Write out, word for word, the part of the passage on document breaks below that runs from "A 'break' can" to "come into play.".

Passage:
☆ ☆ ☆ ☆ ☆ ☆ ☆
A 'break' can be any one of:
Line break (such as at the end of each line of poetry)
Paragraph break (may trigger auto-first-line indent, etc)
Scene break (those extra blank lines in novels that separate scene changes)
Page break
Sub-section break
Section break
Chapter break
Part break
Book break
"Chapter-break" is different from "page-break"... page-break is just "start a new page", where "chapter-break" COULD be either "start a new page" OR "start a new EVEN numbered page" OR "start a new ODD numbered page"). For novels, you're just looking at Line, Paragraph, Scene, Page and/or Chapter, and possibly Part breaks. For textbooks and some other non-fiction books, Section and multi-level Sub-section breaks (ie, numbered sub-sections like 2.4.1, etc) come into play.
A pBlock then, is a COLLECTION (or LIST) of pBlocks AND pItems, representing anything including:
The entire 'book'
"Meta information" (not sure of right word, but title, author, copyright, etc)
A table of contents
A section or 'Part'
A chapter
A sub-chapter (potentially multi-level, as in text books, etc)
☆ ☆ ☆ ☆ ☆ ☆ ☆
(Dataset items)

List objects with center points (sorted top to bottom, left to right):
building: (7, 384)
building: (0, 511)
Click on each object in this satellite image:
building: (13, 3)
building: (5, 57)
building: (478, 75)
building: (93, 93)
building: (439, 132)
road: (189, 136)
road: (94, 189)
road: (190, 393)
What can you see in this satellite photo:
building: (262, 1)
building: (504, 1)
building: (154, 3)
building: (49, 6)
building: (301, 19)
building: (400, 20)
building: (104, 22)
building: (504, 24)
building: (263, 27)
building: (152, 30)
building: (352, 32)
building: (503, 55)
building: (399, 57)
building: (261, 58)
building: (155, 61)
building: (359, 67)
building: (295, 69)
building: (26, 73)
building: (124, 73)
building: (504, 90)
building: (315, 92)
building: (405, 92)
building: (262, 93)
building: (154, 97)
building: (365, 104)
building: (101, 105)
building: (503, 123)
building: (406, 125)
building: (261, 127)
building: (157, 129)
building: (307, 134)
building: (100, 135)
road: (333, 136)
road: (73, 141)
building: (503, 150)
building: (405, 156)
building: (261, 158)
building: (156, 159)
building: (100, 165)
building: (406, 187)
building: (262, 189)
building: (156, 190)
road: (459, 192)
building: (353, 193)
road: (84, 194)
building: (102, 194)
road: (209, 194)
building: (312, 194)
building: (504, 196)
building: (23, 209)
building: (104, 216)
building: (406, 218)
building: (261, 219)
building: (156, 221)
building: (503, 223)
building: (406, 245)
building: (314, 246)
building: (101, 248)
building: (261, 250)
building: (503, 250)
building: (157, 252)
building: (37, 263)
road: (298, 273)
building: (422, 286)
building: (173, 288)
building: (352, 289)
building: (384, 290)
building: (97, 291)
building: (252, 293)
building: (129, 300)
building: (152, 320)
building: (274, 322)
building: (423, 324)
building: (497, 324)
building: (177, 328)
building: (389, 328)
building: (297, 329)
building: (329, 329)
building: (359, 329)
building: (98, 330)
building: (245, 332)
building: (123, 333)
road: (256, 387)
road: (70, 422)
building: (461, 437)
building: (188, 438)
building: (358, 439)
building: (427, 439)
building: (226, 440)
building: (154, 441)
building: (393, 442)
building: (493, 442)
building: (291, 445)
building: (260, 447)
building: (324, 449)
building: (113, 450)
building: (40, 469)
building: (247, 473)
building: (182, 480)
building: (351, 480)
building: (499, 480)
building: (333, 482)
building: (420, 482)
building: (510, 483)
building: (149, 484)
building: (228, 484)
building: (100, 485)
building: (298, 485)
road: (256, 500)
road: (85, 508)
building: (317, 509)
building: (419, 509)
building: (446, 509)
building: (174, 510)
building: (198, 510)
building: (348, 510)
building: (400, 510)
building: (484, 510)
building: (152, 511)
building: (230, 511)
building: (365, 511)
☆ ☆ ☆ ☆ ☆ ☆ ☆
Solved problem:
A 'break' can be any one of:
Line break (such as at the end of each line of poetry)
Paragraph break (may trigger auto-first-line indent, etc)
Scene break (those extra blank lines in novels that separate scene changes)
Page break
Sub-section break
Section break
Chapter break
Part break
Book break
"Chapter-break" is different from "page-break"... page-break is just "start a new page", where "chapter-break" COULD be either "start a new page" OR "start a new EVEN numbered page" OR "start a new ODD numbered page"). For novels, you're just looking at Line, Paragraph, Scene, Page and/or Chapter, and possibly Part breaks. For textbooks and some other non-fiction books, Section and multi-level Sub-section breaks (ie, numbered sub-sections like 2.4.1, etc) come into play.